What Are Bitcoin Keys?

What Are Bitcoin Keys?

Bitcoin keys are randomly generated strings of numbers and letters that are used to send bitcoin and/or verify ownership of a bitcoin address with a digital signature.

There are two main types of bitcoin keys: private keys and public keys. Private keys are used to generate public keys which are used to generate each and every address in your bitcoin wallet.

Bitcoin keys are based on asymmetric encryption, which means that the private key is used to sign transactions, while the public key is used to verify the signatures. This system ensures the security and integrity of bitcoin transactions by allowing users to prove ownership without revealing their private keys.

What Is A Private Key?

A bitcoin private key is a long strings of characters (256-bit) that are randomly generated and are kept secret by the owner. Private keys are used to sign transactions to send bitcoin as well as prove ownership of a bitcoin address. It is essential to keep private keys safe and secure because anyone who possesses the private key has full control over the bitcoin at the associated address(es). Each private key generates a one-of-a-kind digital signature that enables bitcoin transactions to be sent by a wallet.

As the name implies, private keys are private and not intended to be shared with anybody. For ease of use and to reduce human error, bitcoin wallets encode private keys as 12-24 common English words commonly known as a seed phrase.

You can experiment with this private key explorer to learn more about bitcoin private keys and how they work.

Note: This is only for experimentation and learning. Do not ever input any real bitcoin wallet information into this tool.

What Is A Public Key?

Public keys are derived from private keys using a one-way mathematical function. They are used to generate bitcoin addresses, which are public identifiers that can be used to receive bitcoins.

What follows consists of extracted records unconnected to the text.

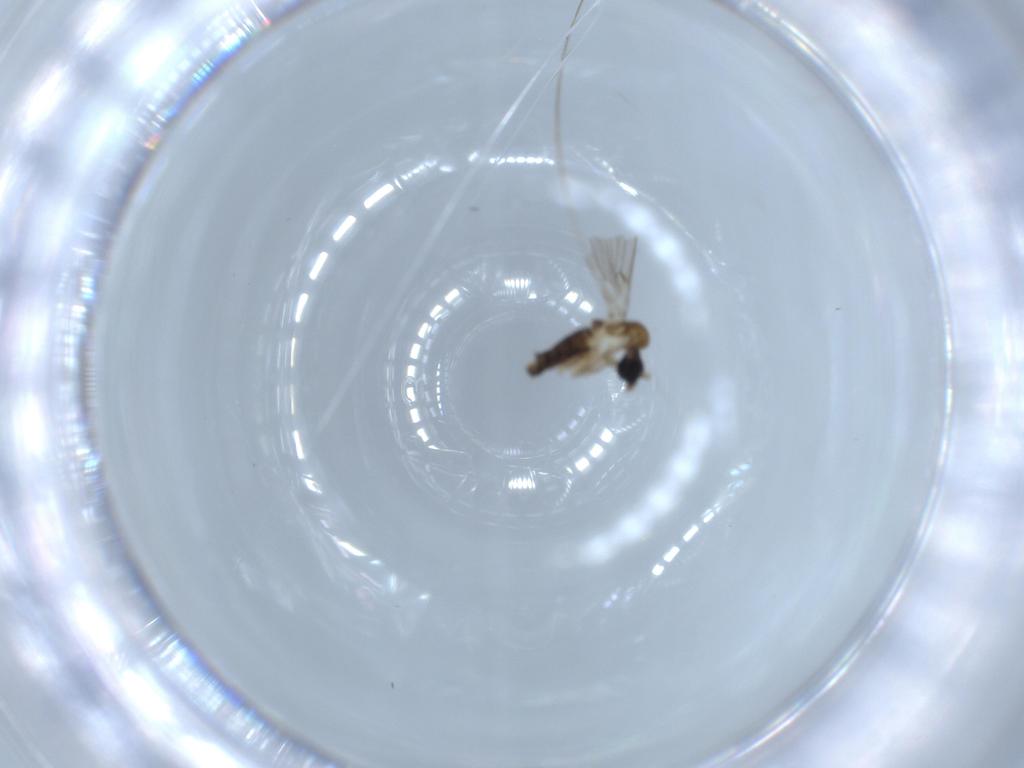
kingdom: Animalia
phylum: Arthropoda
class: Insecta
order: Diptera
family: Psychodidae
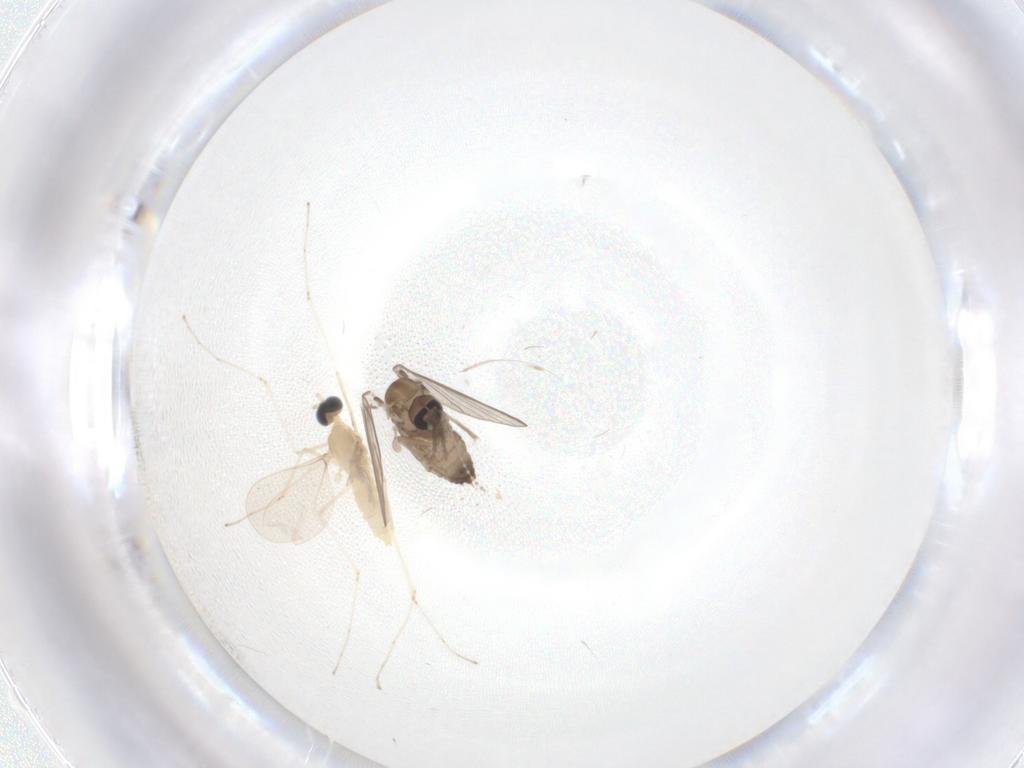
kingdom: Animalia
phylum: Arthropoda
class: Insecta
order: Diptera
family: Psychodidae
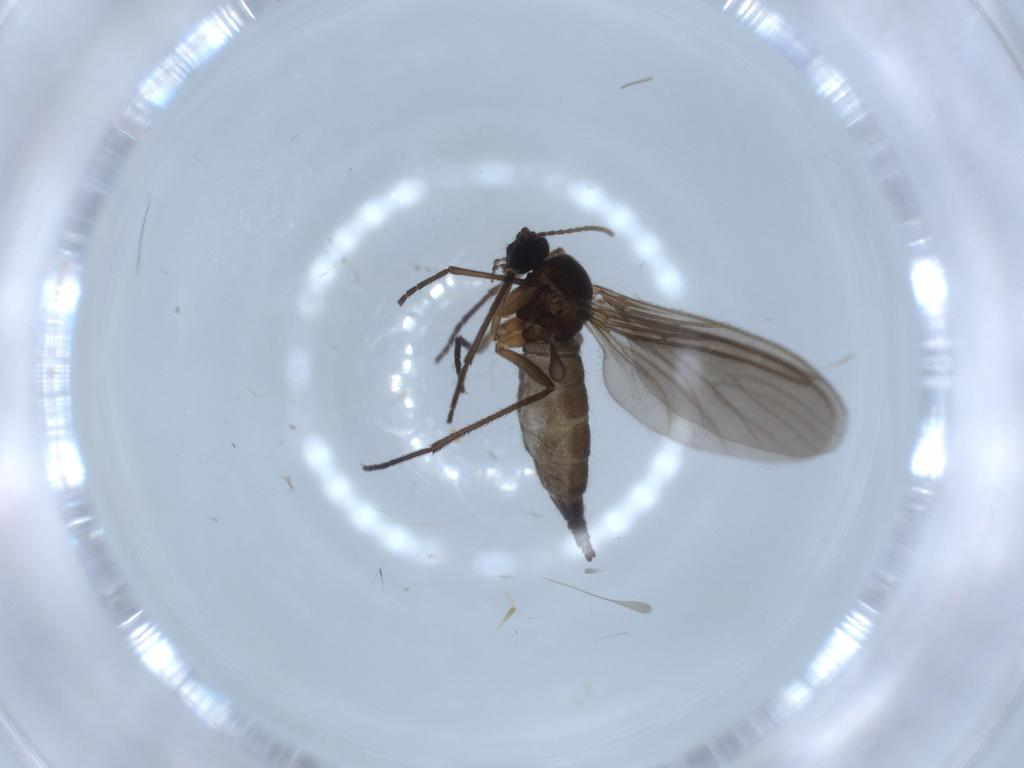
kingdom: Animalia
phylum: Arthropoda
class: Insecta
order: Diptera
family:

Public keys can be freely shared with others without compromising the privacy or security of the bitcoins.

A bitcoin public key, also known as an xPub key, is another large number which is generated from the private key. This key is what allows a bitcoin wallet to generate addresses so that bitcoin can be received.

Although it’s called a “public key”, it’s still best practice to keep it private because it is used to generate all of the addresses for a bitcoin wallet. Anyone who has access to your public key, knows which addresses are yours and the amount of bitcoin that is at each address. Your funds are not at risk of being stolen in the event that your public key is known to someone else but for best privacy practices, you want to keep your public key as private as possible.

Bitcoin Addresses

In an effort to increase privacy for bitcoin users, bitcoin payments are sent to addresses instead of public keys. Users don’t need to share their public keys directly. Instead, wallets manage public keys and generate a new address after each payment so that user privacy is preserved by not using the same address for every payment.

Who Controls Your Bitcoin Keys

Not your keys, not your coins is a common expression in the bitcoin community and for good reason. If you have your bitcoin on an exchange or are under third-party custody of some sort of bitcoin bank, you do not actually own your bitcoin.

The only person who is in control of bitcoin at an address is the owner of the private keys so it is of the utmost importance to store your seed phrase somewhere safe. For maximum security, a hardware wallet is best.